RKUHAP di Ujung Tanduk: Ketika Disrupsi Informasi Mengubur Substansi Hukum

- Rabu, 19 November 2025 | 10:55 WIB
RKUHAP di Ujung Tanduk: Ketika Disrupsi Informasi Mengubur Substansi Hukum

RKUHAP dan Tantangan Literasi Hukum di Era Disrupsi Informasi

JAKARTA - Pengesahan Rancangan Kitab Undang-Undang Hukum Acara Pidana (RKUHAP) menjadi undang-undang menandai babak baru reformasi sistem peradilan Indonesia. Namun, gelombang diskusi publik justru lebih didominasi oleh narasi permukaan ketimbang pembahasan substantif mengenai terobosan doktrin hukum yang diusung.

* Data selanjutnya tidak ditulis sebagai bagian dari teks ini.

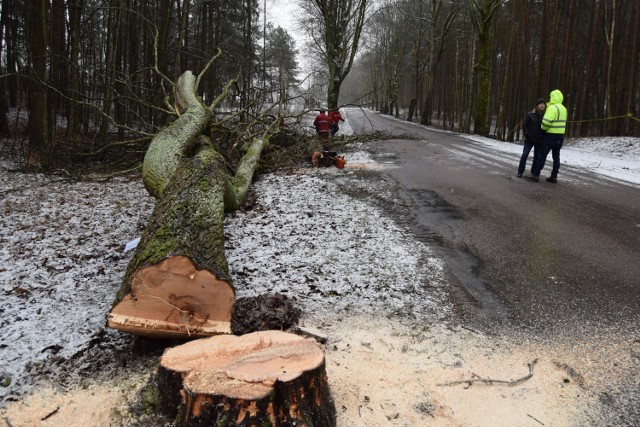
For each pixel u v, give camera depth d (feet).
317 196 26.16
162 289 10.46
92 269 16.05
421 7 127.34
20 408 9.07
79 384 9.82
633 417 8.93
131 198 27.07
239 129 37.17
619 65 75.87
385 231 20.17
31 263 16.53
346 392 9.57
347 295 14.01
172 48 54.65
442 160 40.75
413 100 130.82
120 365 10.43
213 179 15.35
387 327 12.22
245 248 17.87
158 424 8.42
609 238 19.40
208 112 25.95
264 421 7.56
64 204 25.27
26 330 11.75
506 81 78.95
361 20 73.10
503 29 102.22
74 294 13.99
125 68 58.49
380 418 8.86
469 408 9.18
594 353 11.10
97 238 19.54
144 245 11.66
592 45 78.54
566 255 17.49
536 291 14.48
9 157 39.19
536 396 9.57
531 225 21.17
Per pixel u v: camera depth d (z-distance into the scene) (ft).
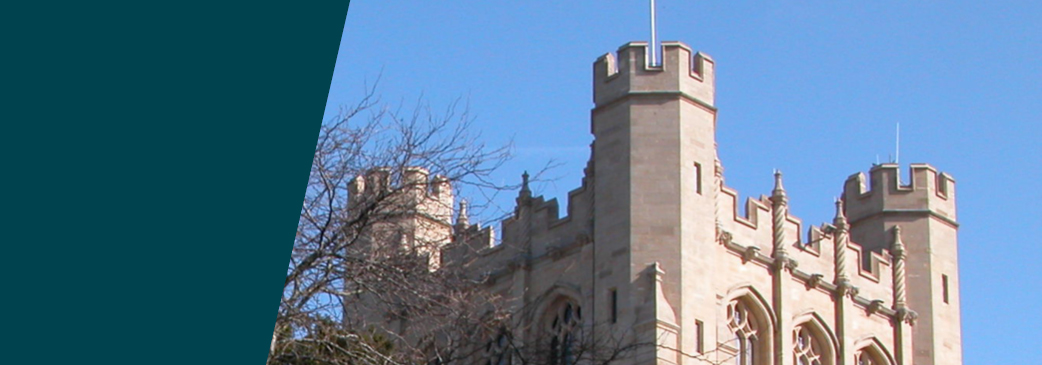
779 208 173.17
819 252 177.17
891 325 182.80
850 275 179.63
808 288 173.78
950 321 186.09
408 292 67.31
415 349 70.54
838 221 181.47
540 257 166.40
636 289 156.66
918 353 182.80
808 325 173.27
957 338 186.19
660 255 158.40
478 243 153.17
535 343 90.99
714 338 159.43
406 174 66.39
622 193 161.89
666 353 153.38
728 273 164.96
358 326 69.05
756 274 168.25
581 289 161.07
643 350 152.76
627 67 167.22
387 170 66.03
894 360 181.37
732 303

Dalam ruang digital kontemporer, kritik berbasis akademik tercampur dengan kekhawatiran yang muncul dari pembacaan parsial terhadap pasal-pasal tertentu. Potongan teks tanpa konteks dengan mudah berubah menjadi narasi ancaman, sementara penjelasan normatif yang komprehensif justru tenggelam dalam hiruk-pikuk informasi.

"Velocity of Communication (VoCo) menjelaskan bagaimana percepatan arus informasi telah melampaui kapasitas verifikasi publik. Dalam kerangka ini, persepsi lebih sering dibentuk oleh cara penyebaran informasi daripada substansi kebijakan itu sendiri," tulis analis.

Fenomena ini mengikuti pola velocity of communication (VoCo), di mana kecepatan penyebaran informasi mengalahkan kemampuan publik melakukan verifikasi dan analisis mendalam. Respons masyarakat terhadap RKUHAP menjadi contoh nyata bagaimana logika ini bekerja dalam praktik.

Pembaruan Substantif yang Terabaikan

Padahal, pembacaan komprehensif terhadap naskah RKUHAP justru mengungkap berbagai terobosan progresif. Kitab Hukum Acara Pidana warisan era transisi politik empat dekade silam dinilai telah kehilangan relevansi dengan perkembangan hukum modern.

"KUHAP lama mengandung banyak kelemahan struktural, mulai dari ambiguitas kewenangan penyidik, perlindungan hak tersangka yang lemah, hingga ketidaksesuaian dengan prinsip fair trial dan due process of law," jelas pakar hukum.

RKUHAP menawarkan koreksi fundamental melalui penguatan peran penasihat hukum sejak dini, mekanisme kontrol terhadap upaya paksa, standarisasi penahanan, dan revitalisasi lembaga praperadilan. Seluruhnya ditujukan untuk memperkuat perlindungan hak prosedural warga negara.